About The Brass Queen:
He knows a fraud when he meets one.
In a steam-powered world, Miss Constance Haltwhistle is the last in a line of blue-blooded rogues. Selling firearms under her alias, the “Brass Queen,” she has kept her baronial estate’s coffers full. But when US spy J. F. Trusdale saves her from assassins, she’s pulled into a search for a scientist with an invisibility serum. As royal foes create an invisible army to start a global war, Constance and Trusdale must learn to trust each other. If they don’t, the world as they know it will disappear before their eyes.
If you like the Parasol Protectorate or the Invisible Library series, you’ll love this gaslamp fantasy—a rambunctious romantic romp that will have you both laughing out loud and wishing you owned all of Miss Haltwhistle's armaments.
Excerpt:
Chapter 1: A Night To Remember
Tuesday, May 18, 1897: The Royal Steamwerks Exhibition Dome, Sheffield, England
THE GRASS WAS ALWAYS GREENER in another dimension. Miss Constance Haltwhistle imagined that in a parallel world, she was actually enjoying her coming-out ball. A taller, less red-haired version of herself was waltzing in the arms of a dashing beau.

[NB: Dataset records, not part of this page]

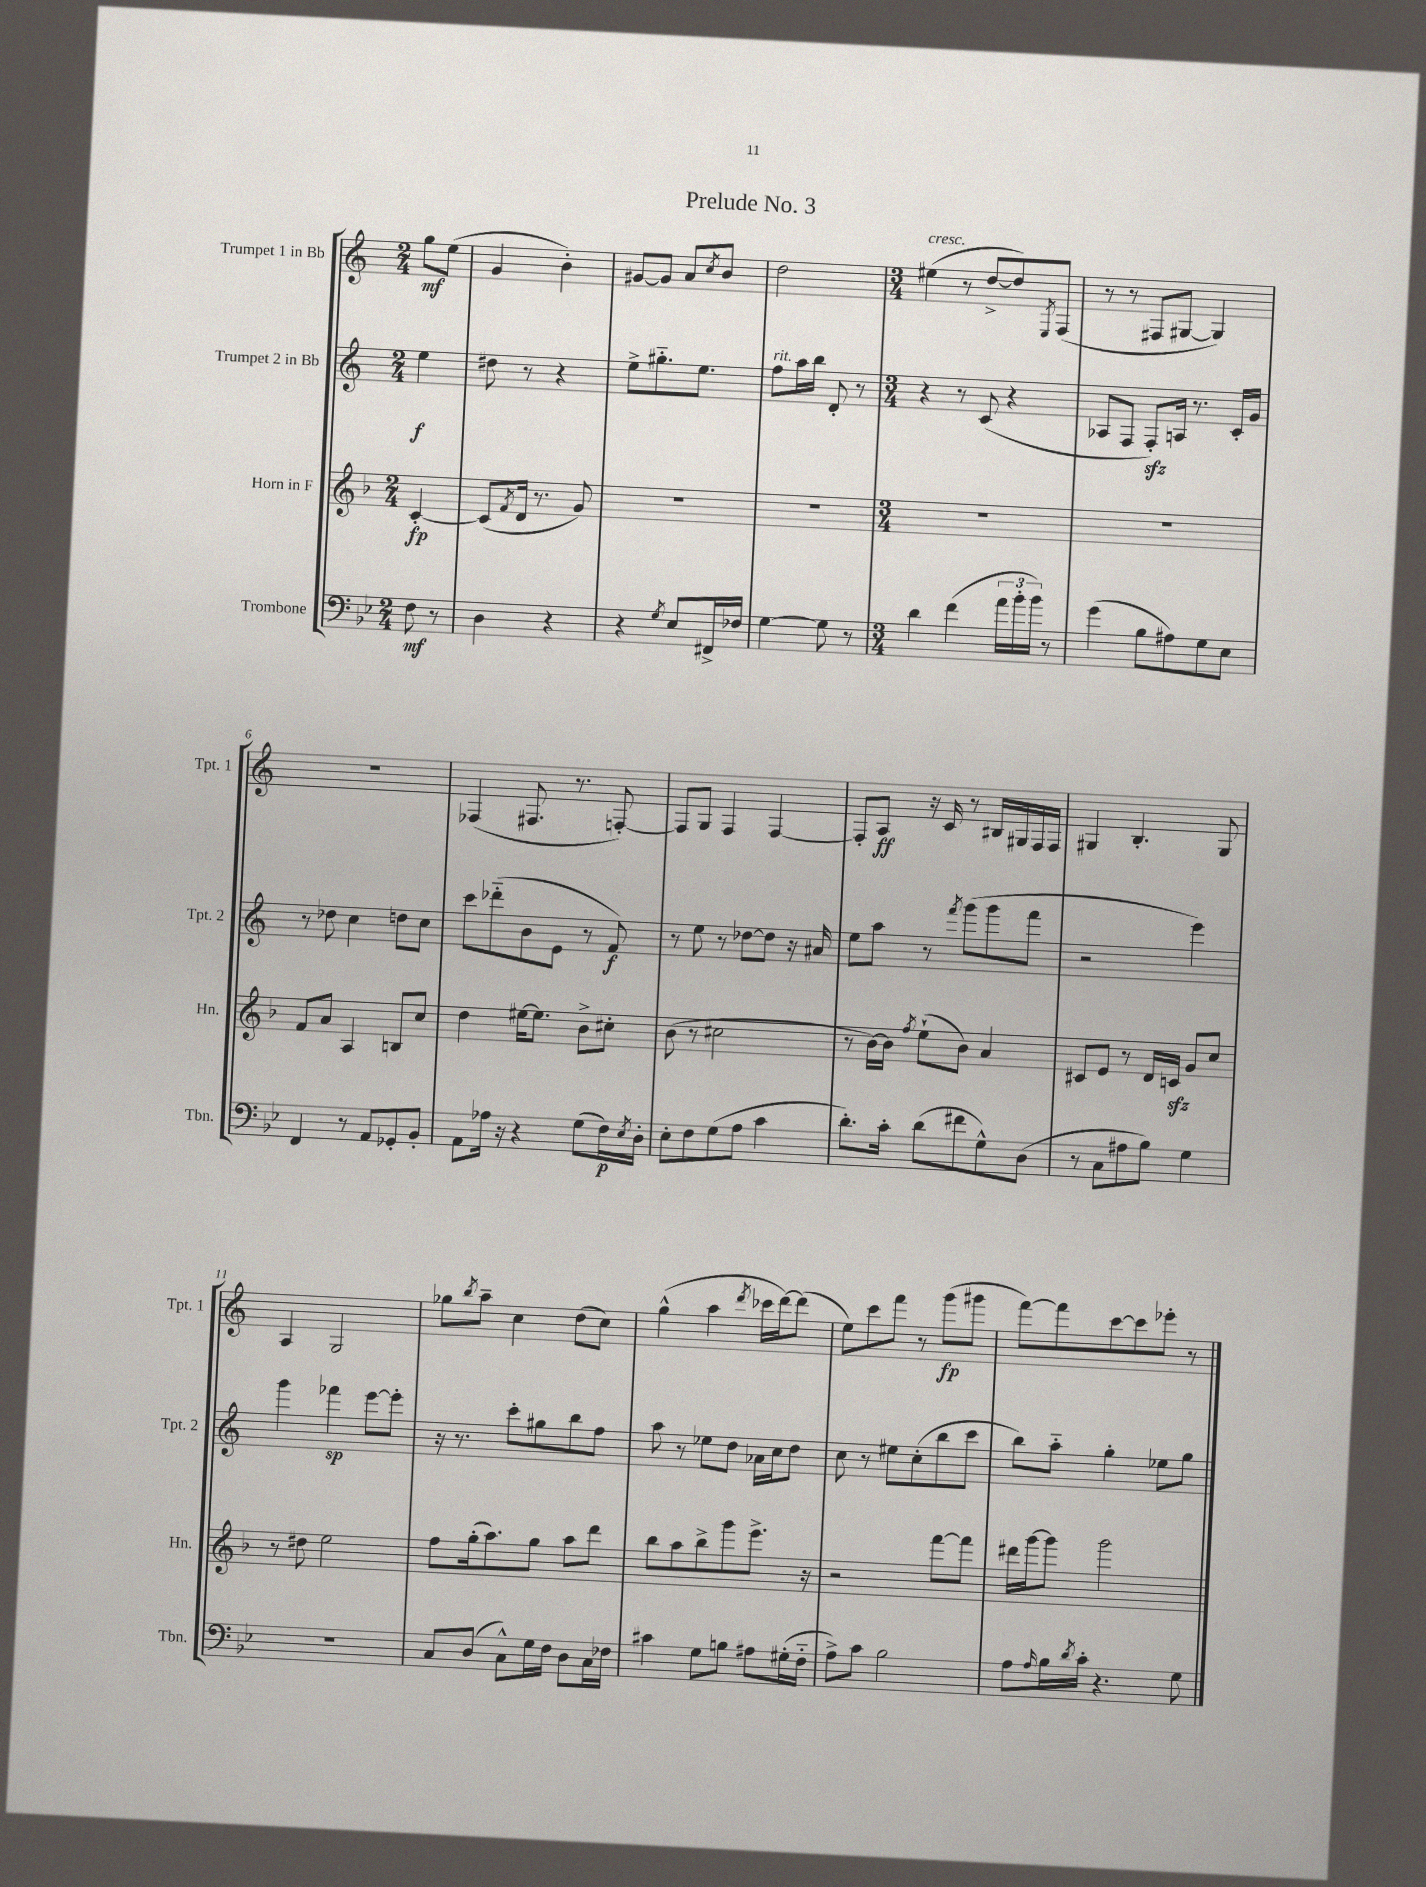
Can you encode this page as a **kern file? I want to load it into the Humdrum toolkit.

**kern	**kern	**kern	**kern
*staff4	*staff3	*staff2	*staff1
*clefF4	*clefG2	*clefG2	*clefG2
*k[b-e-]	*k[b-]	*k[]	*k[]
*M2/4	*M2/4	*M2/4	*M2/4
8F	[4c'	4ee	8gg
8r	.	.	(8ee
=	=	=	=
4D	(8c]	8dd#	4g
.	8qf	.	.
.	16d	8r	.
.	8.r	.	.
4r	.	4r	4b')
.	8g)	.	.
=	=	=	=
4r	2r	8ee^	[8g#
.	.	8.gg#'~	8g#]
8qG	.	.	.
8E-	.	.	8a
.	.	8.ee	.
.	.	.	8qcc
16FF#^	.	.	8b
16F-	.	.	.
=	=	=	=
[4G	2r	8ff	2dd
.	.	16aa	.
.	.	16bb	.
8G]	.	8d'	.
8r	.	8r	.
=	=	=	=
*M3/4	*M3/4	*M3/4	*M3/4
4d	2.r	4r	(4ee#
(4f	.	8r	8r
.	.	(8c	[8dd^
24a	.	4r	8dd])
24b-'	.	.	.
24b-)	.	.	.
.	.	.	8qE
8r	.	.	(8F
=	=	=	=
(4g	2.r	8A-	8r
.	.	8F	8r
8B-	.	8F')	8F#
8A#)	.	16A	[8G#
.	.	8.r	.
8G	.	.	4G#])
8E-	.	16c'	.
.	.	16g	.
=	=	=	=
4FF	8f	8r	2.r
.	8a	8dd-	.
8r	4A	4cc	.
8AA	.	.	.
8GG-'	8B	8dd	.
8BB-'	8cc	8cc	.
=	=	=	=
8AA	4dd	8ccc	(4F-
16A-	.	(8ddd-'~	.
16r	.	.	.
4r	[16ee#	8b	8.F#
.	8.ee#]	.	.
.	.	8e	.
.	.	.	8.r
(8G	8b-^	8r	.
16F)	8cc#'	8f)	[8F')
8qE-	.	.	.
16D'	.	.	.
=	=	=	=
8E-'	(8b-	8r	8F]
8F	8r	8ee	8G
(8G	2cc#	8r	4F
8A	.	[8dd-	.
4c	.	8dd-]	[4F
.	.	16r	.
.	.	16a#	.
=	=	=	=
8.d')	8r	8ee	8F']
.	[16b-)	8aa	8A
16c'	16b-]	.	.
.	8qff	.	.
(8d	(8ee`	8r	16r
.	.	.	16c
.	.	8qfff	.
8f#	8b-)	(8ggg	8r
8G^^)	4a	8ggg	16B#
.	.	.	16G#
(8D	.	8fff	16F
.	.	.	16F
=	=	=	=
8r	8c#	2r	4G#
8C	8e	.	.
8A#	8r	.	4.B'
8B-)	16d	.	.
.	16c	.	.
4G	8g	4eee)	.
.	8cc	.	8G#
=	=	=	=
2.r	8r	4ggg	4A
.	8dd#	.	.
.	2ee	4fff-	2G
.	.	[8eee	.
.	.	8eee']	.
=	=	=	=
8C	8ff	16r	8gg-
.	.	8.r	.
.	.	.	8qbb
(8D	(16gg'	.	8aa~
.	8.aa)	.	.
8C^^)	.	8ccc'	4cc
16G	8gg	8gg#	.
16F	.	.	.
8D	8aa	8bb	(8dd
16C	8ddd	8ff	8cc)
16F-	.	.	.
=	=	=	=
4c#	8bb-	8aa	(4gg^^
.	8aa	8r	.
8G	8bb-^	8ee-	4aa
8B	8ggg	8dd	.
.	.	.	8qddd
8A#	8.eee^	16a-	16ccc-
.	.	16cc	[16ddd)
(16G#'	.	8dd	(8ddd]
16F'~	16r	.	.
=	=	=	=
8A^)	2r	8cc	8ee)
8c	.	8r	8ccc
2B-	.	8ee#	8fff
.	.	(8cc'	8r
.	[8fff	8bb	(8ggg
.	8fff]	8ccc	8ggg#
=	=	=	=
8A	16ddd#	8bb)	[8fff)
.	[16ggg	.	.
16qqA	.	.	.
16B-	8ggg]	8aa'~	8fff]
8qd	.	.	.
16c'	.	.	.
4.r	2ggg	4gg'	[8ccc
.	.	.	8ccc]
.	.	8ee-	8eee-'
8G	.	8gg	8r
==	==	==	==
*-	*-	*-	*-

Young noblemen, resplendent in white tie, were lining up for the opportunity to propose holy matrimony.
And no one had tried to kill her in weeks.

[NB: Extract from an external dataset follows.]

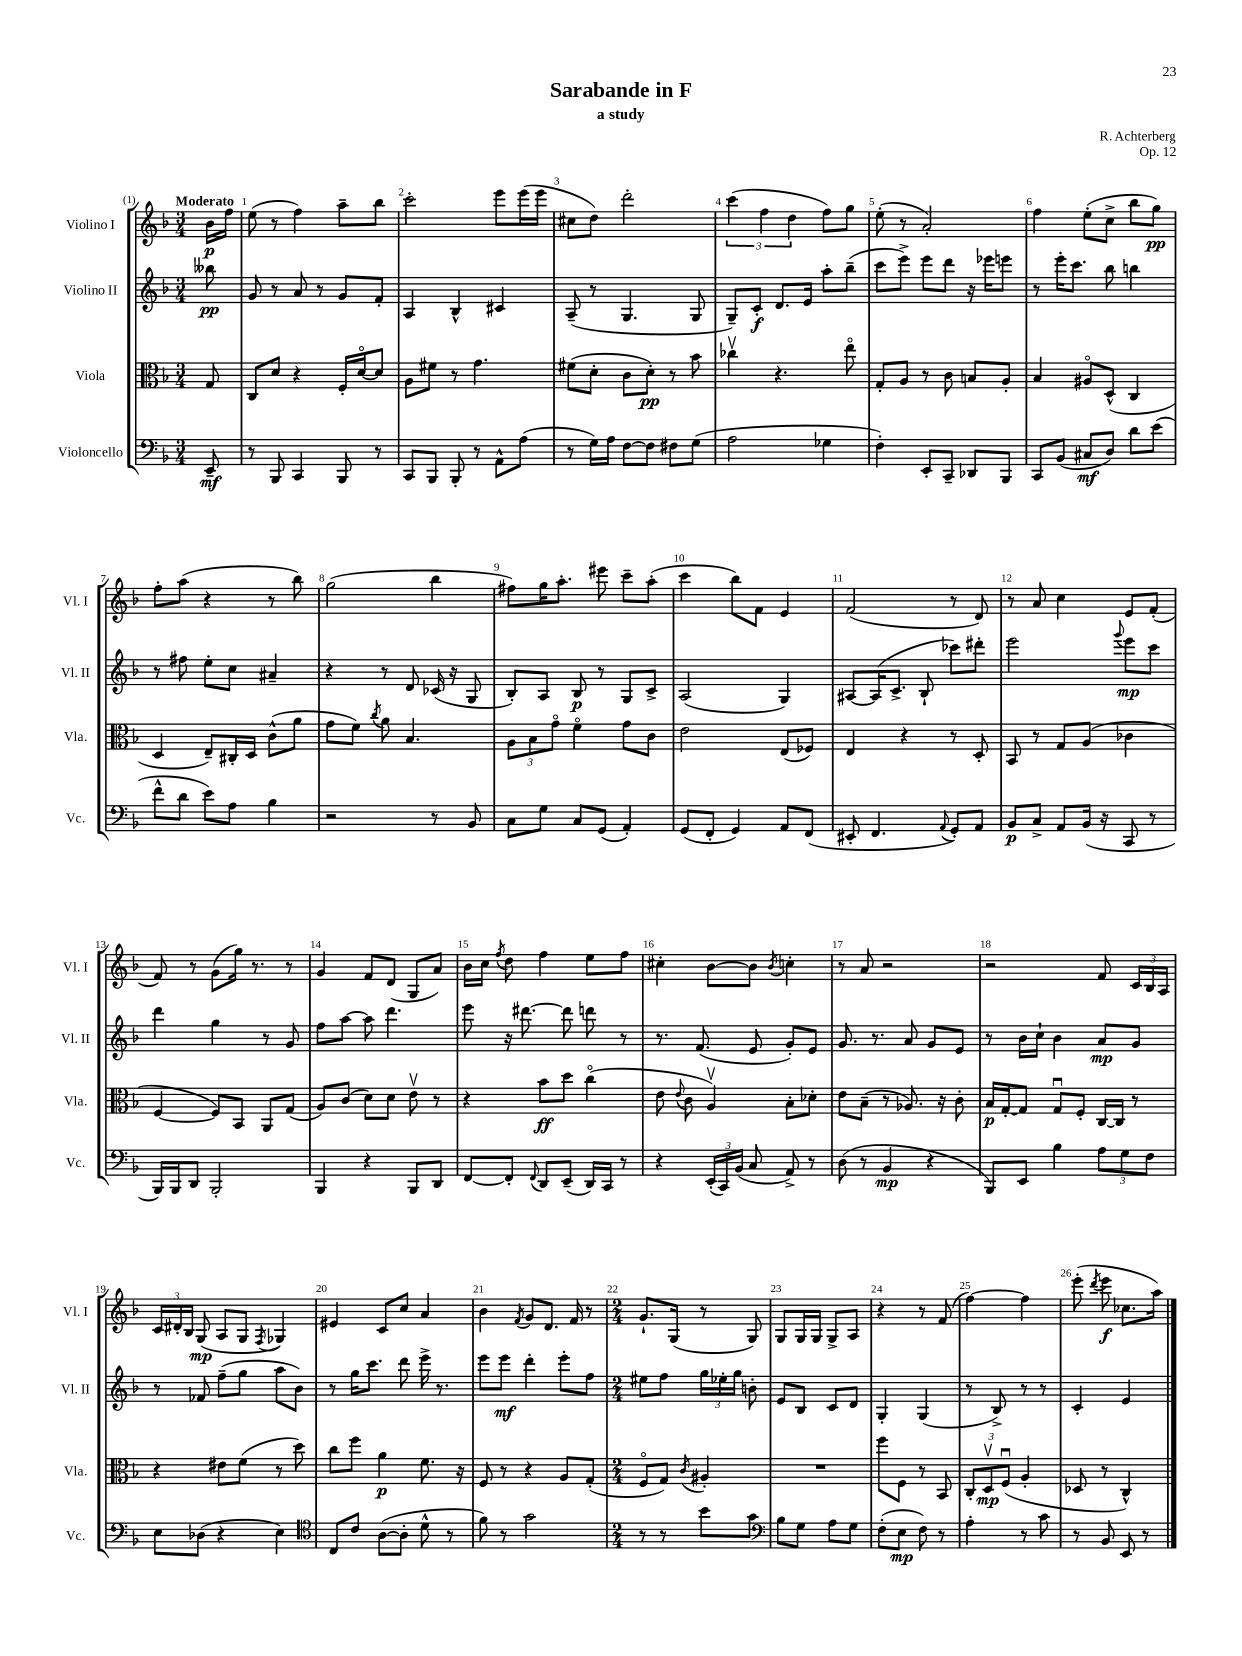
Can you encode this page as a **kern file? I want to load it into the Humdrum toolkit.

Her score for the evening stood at marriage proposals, none; embarrassing incidents, two dozen and counting. Dropping an ivory fan into the punch bowl had raised eyebrows. Wearing steel-toed ankle boots instead of dance slippers had drawn more gasps than she’d anticipated. And mistaking a cigar in an earl’s pocket for a concealed weapon, then demanding he disarm himself before she damned well did it for him . . .
Alas, sometimes a cigar was just a cigar.
She strode through the crowd, recalled her need for an instant husband, and added a coquettish swing to her bustled behind. She glanced over her shoulder as laughter erupted from her aristocratic guests. Her unmarked dance card lay upon the parquet floor.
She’d missed her bustle pocket. Again.
Cheeks aflame, she scooped up the errant card and scurried into a forest of willowy debutantes. Each swan-necked beauty held the attention of at least three bachelors, none of whom spared Constance a second look as she made her way toward the center stage.
Mentally rehearsing her—hopefully crowd-pleasing—speech, she skirted the edge of the dance floor. Shoulders hunched, she snuck glances at her guests as they clustered in their favorite cliques. They posed and preened, blissfully unaware of the multiverse, ever secure in the knowledge there was safety in numbers.
Thanks to her portal-tripping mad scientist of a father, she, alone, knew better.
Perhaps in one of those alternate worlds, she was already dead? A pale corpse, slumped beside the dance floor, crimson life staining the parquetry as the orchestra played on. Or she was dying, cradled in the arms of a love-struck Adonis who dabbed her brow as she murmured, “No, really I’m fine. Do try the vol-au-vents.”
Oh, how he’ll miss me.
The dance floor teemed with euphoric couples gazing into one another’s eyes. Drunk on champagne and true love, they eddied like rose petals in a whirlpool. Constance stomped by, thoroughly regret- ting her choice of footwear. The floor trembled beneath her boots as three dozen formally attired couples waltzed to “The Blue Danube” with the precision of an infantry brigade. Heirloom tiaras glittered in the gaslight under the vaulted glass dome—a crystal bauble beneath infinite darkness, built by humans who reached for the heavens but fell short. Without the dazzling lure of the exhibition hall, she’d have been a party of one, but the gallery’s artistic display of military hardware had proven to be an irresistible draw for her two hundred guests.